The town of Stip is sometimes referred to as the Macedonian Manchester. For decades it has been the centre of the country's textile industry. With 48,000 inhabitants it is the largest town in eastern Macedonia. The area is known country-wide for its pizza-like pastry, pastrmajlija.
Thanks to the rapid development of the clothing sector in recent years, Stip has gone from a situation of large scale unemployment to labour shortages. A bright spot in Macedonia's generally sluggish economy, Stip can be seen as a model for the development of a thriving private sector.
Stip already became a hub of regional trade in the 19th century, while it was still under Ottoman rule. Trade with Thessalonica, in which the town's Jewish community played an active role, contributed to the town's growth. From 1797, when its population is thought to have been between 3,000 and 4,000, Stip grew rapidly, reaching a population of 20,900 by 1899. The town was ethnically diverse at the time, with 10,900 Macedonians, 8,700 Turks, 800 Jews and 500 Roma (CRPM).
Events in the 20th century changed Stip's multiethnic character. During the Second World War, while the town was under Bulgarian occupation, almost the entire Jewish population was deported to the concentration camp Treblinka. Today Stip only has one Jewish family (CRPM). Several thousand Turks left Stip during the 1950s when socialist Yugoslavia reached an agreement on emigration of Turks (in practice often also Albanians) to Turkey.
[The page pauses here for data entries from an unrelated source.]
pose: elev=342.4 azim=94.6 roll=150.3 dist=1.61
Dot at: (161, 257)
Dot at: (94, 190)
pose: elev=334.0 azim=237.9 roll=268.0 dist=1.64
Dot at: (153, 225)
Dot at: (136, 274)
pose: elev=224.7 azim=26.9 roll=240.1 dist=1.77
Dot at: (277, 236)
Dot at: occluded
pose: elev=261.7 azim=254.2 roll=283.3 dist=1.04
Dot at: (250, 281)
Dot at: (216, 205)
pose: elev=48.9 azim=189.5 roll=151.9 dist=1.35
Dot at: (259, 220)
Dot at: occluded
According to the census of 2002 87 percent of Stip's inhabitants are now ethnic-Macedonians. There are still 1,272 Turks, 2,195 Roma and 2,074 Vlachs.
Stip's post-war industrialisation left its mark on the town's appearance. Most of the houses and apartment buildings date back to the early Socialist era (1950-1975), though there is some evidence of the town's older history: the town has a 14th century monastery and is overlooked by a medieval fortress on Isar hill. The old Ottoman covered bazaar, the Bezisten, stands next to Stip's largest hotel the socialist era "Oaza" (Oasis). The huge textile factories, "Makedonka" and "Astibo", the core of Stip's industry for decades, both went bankrupt in the early 2000s but have not disappeared from view. Makedonka ceased operating in 2002:
"Today the compound is falling apart, the railway gate is locked, already rusted. The maintenance has been poor in the last ten years and one can see that many windows are broken, parts of the walls are deteriorating and the grass in the park has been growing wild for some time. There is a bulk of old machinery, rusted from the rains and the time that has passed, scattered around the compound. An old flag of the factory remains, continually blown around by the wind that is so strong in the Stip area."
(Macedonian Clothes for Europe, CRPM)
The decline of the town's largest enterprises caused many to lose their jobs. In 2002 the local employment office registered 11,700 unemployed.
But the rapid growth of private textile producers has since rejuvenated the clothing sector and the town's economy as a whole. A swarm of small firms sprung up in the place of the socialist giants, many run by former managers of "Makedonka" or "Astibo". By 2006 there were 70 textile and clothing companies in Stip with 7,000 employees. The number of jobs increased by more than 3,000 from 2002 to 2006 and was predicted to increase by another 1,600 by summer 2007. In a town, which had experienced high unemployment as recently as 2002, company directors like Sasko Mladinov are now complaining about labour shortages. The local TV station constantly advertises job vacancies.
Stip's flourishing textile sector has attracted investors from Greece, Turkey, Germany and Switzerland. New logistics firms have sprung up to coordinate between European clothing companies and Macedonian suppliers. Wages in Stip average 150 per month, significantly less than textile workers earned in socialist times. Yet the creation of jobs is in itself an achievement. If some of Stip's companies can make the step up from doing piecework to producing their own branded clothes, this will mean a better-skilled workforce and higher wages.